A tough early-season streak finally now looks to be behind him, thanks to a decent run of form coming into the summer break that has perhaps elevated him back into the prime spot for Miller’s seat.
That’s because while Bastianini, a three-time winner in the early stages of 2022, started the year in superb form for third-tier satellite team Gresini, his performances (and in particular his consistency) have dipped of late, leaving him in a slightly less favourable position with only one race at Silverstone before Ducati is set to make its decision.
However, beyond just the two hotshots in line right now for Miller’s seat, there are a handful of others all the way down Ducati’s ranks who in a fair world would be more in consideration too.
The leading Ducati in the championship right now, after all, is not Bagnaia, after his end-of-2021 form very much failed to carry over into 2022 the way that Ducati had clearly bet it would. Three times a winner this year, Bagnaia nonetheless sits well behind the old man of the Ducati line-up, Johann Zarco, in the rankings – and with a 66-point gap to reigning champion Fabio Quartararo, it looks like Bagnaia’s title aspirations might already be over.
Zarco, third overall and still not a race winner despite coming close on so many occasions, has arguably done an excellent job in making a case for factory promotion even though it’s not something he’s actively seeking.
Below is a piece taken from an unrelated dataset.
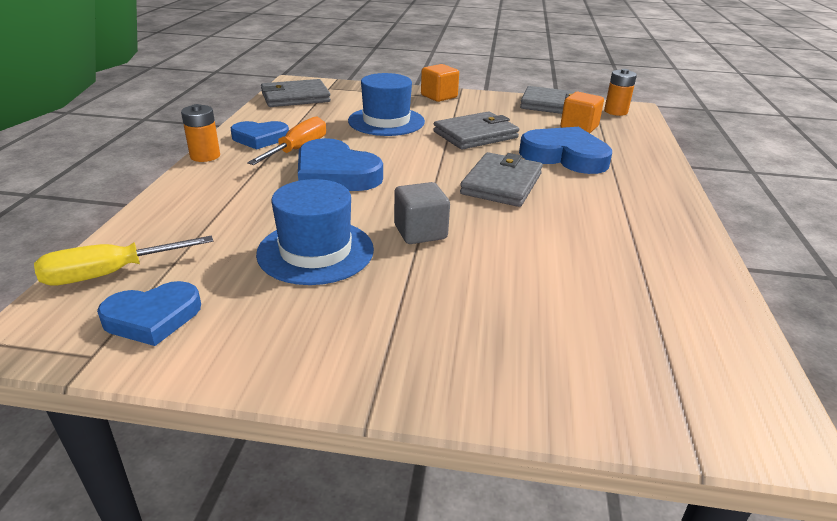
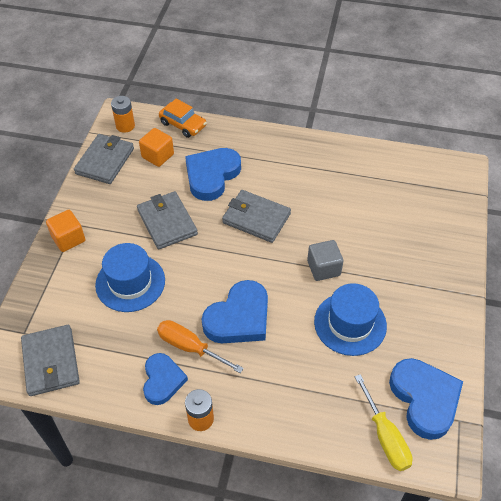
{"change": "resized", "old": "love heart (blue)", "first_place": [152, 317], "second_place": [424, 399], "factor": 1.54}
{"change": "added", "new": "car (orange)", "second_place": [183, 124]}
Now the most successful podium finisher never to win a race, his consistency is impressive – especially when compared to his fellow Ducati riders.
Then there’s the VR46 Ducati duo of Luca Marini and rookie sensation Marco Bezzecchi. Marini has been slowly building to competitiveness over his year and a half in MotoGP, and it very much looks like his first podium is just around the corner now. Meanwhile, that’s something that Bezzecchi has already achieved – and with his momentum building all season long, it feels like only a matter of time before he replicates Bastianini, Bagnaia and Martin in becoming a Ducati race winner.
That potentially creates six riders fighting for two seats right now – and that’s before you even take into account slowly-improving Gresini Racing rookie Fabio Di Giannantonio (already a pole-sitter in 2022) and his new 2023 team-mate and former double world champion Alex Marquez, who will very much be looking to prove a point after escaping the impossible Honda RC213V.
So how do you squeeze all those names onto only two red bikes? Well, that’s where Ducati should look to how things used to be done in the past at the Bologna factory, and risk angering some of their stars in order to secure the team’s medium-term strategy.
Simply put, Bagnaia should never have been offered a two-year deal – and if his team-mate is (whoever they should be), then that would be a mistake, too. One-year deals used to be the order of business, with Danilo Petrucci and Jack Miller both offered shorter than usual contracts when they stepped up to the factory team.
With the inconsistency of Ducati’s young stars and with the amount of realistic replacements waiting in the wings, there’s simply no reason not to consider that option again as a way to make sure that Ducati can pick the best and brightest to try and do what it’s not done since 2007: win a riders’ title.
Sure, it risks infuriating some of their current crop – but that’s the price that you have to pay to win. It’s not something that Ducati has ever been afraid to do in the past, most famously when CEO Claudio Domenicalli’s words in 2018 pushed Jorge Lorenzo out of the team just as he found his winning form.
Yet the cold objective fact remains: Ducati need to win a title, not just half of the year’s races, and the best way to do that is to concentrate on the best on offer.